CLAUS D. KERNIG:
Und mehret euch?
Deutschland und die Weltbevölkerung im 21. Jahrhundert


 
       
    Heft 1/2007  
     
  Bonn 2006
Verlag J.H.W. Dietz Nachf., 231 S.
  
 

Eine wissenschaftliche Abhandlung – die aus einem Wutanfall entstand! Kann das gut gehen? Es kann. Das Buch sollte eigentlich »Schirrmachers Wahn« heißen und sich gegen die Thesen des Frankfurter Zeitungsmachers richten, der den gesellschaftlichen Jugendwahn postulierte und das Methusalem-Komplott ausrief. Dessen Zukunftsszenario einer bleibenden Anziehungskraft für Einwanderer wird schlicht als »irrwitzig« abqualifiziert (S. 103). Nicht einmal Schröders bescheidene Angebote für einige tausend Computerspezialisten fanden ein nachhaltiges Echo. Auch im Zeitalter der Globalisierung stellt die Weltbevölkerung keine Globalgesellschaft dar. Migranten wird es weiterhin geben, aber sie stellen überwiegend wenig qualifizierte Arbeitskräfte.

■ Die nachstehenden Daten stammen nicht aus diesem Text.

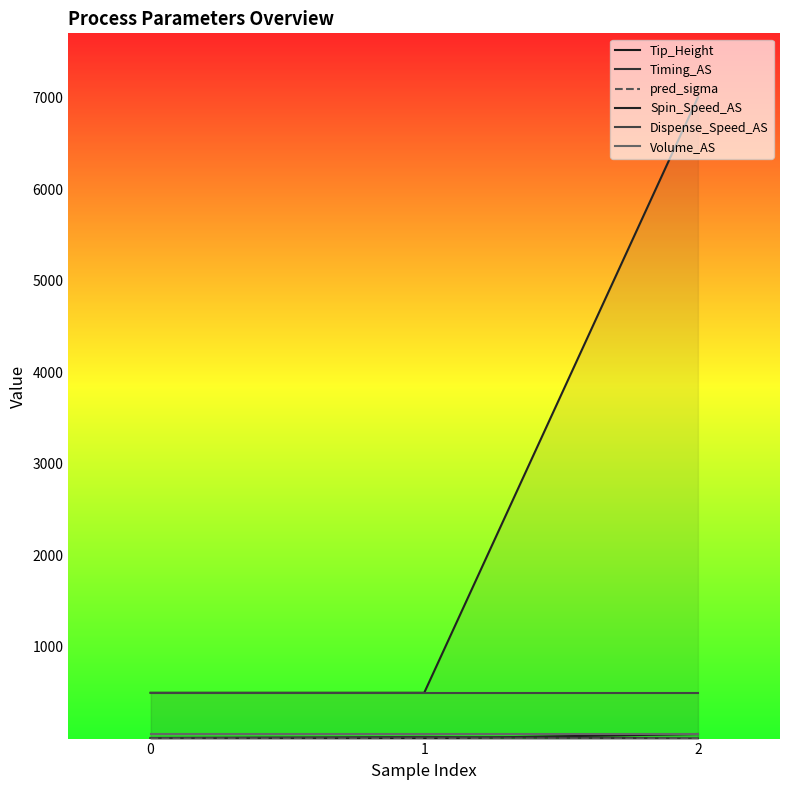

Reading right to left, extract all data points from this chart.

Tip_Height: 2=50.0	1=0.5	0=2.5
Timing_AS: 2=2.0	1=18.0	0=7.0
pred_sigma: 2=0.0	1=0.0	0=0.0
Spin_Speed_AS: 2=7000.0	1=500.0	0=500.0
Dispense_Speed_AS: 2=500.0	1=500.0	0=500.0
Volume_AS: 2=50.0	1=50.0	0=50.0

Wo qualifizierte Kräfte auftauchen, werden sie sich nach Kernig andere Ziele als die »Festung Europa« aussuchen.

Auch in den USA gibt es eine Altenproblematik. Sie betrifft dank großer Einwanderung aber nur die »Wasps« (white anglosaxon protestants). Neu an dem Schreckensszenario ist, dass erstmals auch Nationen mit überwiegend katholischer Bevölkerung in Europa die höchsten Überalterungsquoten aufweisen. Schon graphisch lässt sich der Wandel zeigen. Aus der himmelweisenden Pyramide demographisch aufsteigender Länder ist eine »Sargform« geworden. Die Gründe für diese Entwicklung sind eine Fortpflanzungsverweigerung, verlängerte Lebenserwartung und Zuwanderungssperren. Das deutsche Wirtschaftswunder verstärkte den Trend zum »blauen Wunder« in der Demographie.

Deutschland hat mit der Subventionierung veralteter Produktionsstätten die Weichen falsch gestellt und über Gebühr unqualifizierte Arbeitskräfte aus dem Ausland angelockt. Hohn wird über die Illusionisten gegossen, die glaubten, die Migranten würden sich integrieren und brav zum Deutschunterricht antreten. Die Landwirtschaft wurde nach 1945 zum Hätschelkind des Wiederaufbaus. Die Unterstützung der Landwirtschaft in der Dritten Welt, die ohne ausreichende Hilfe in die Unabhängigkeit entlassen wurde, hingegen war lückenhaft und nicht selten fehlgeleitet. Die Baby-Boomer kommen 2025–2034 ins Rentenalter, die Rentnerwelle prägt die Sargform der Alterspyramide noch mehr aus.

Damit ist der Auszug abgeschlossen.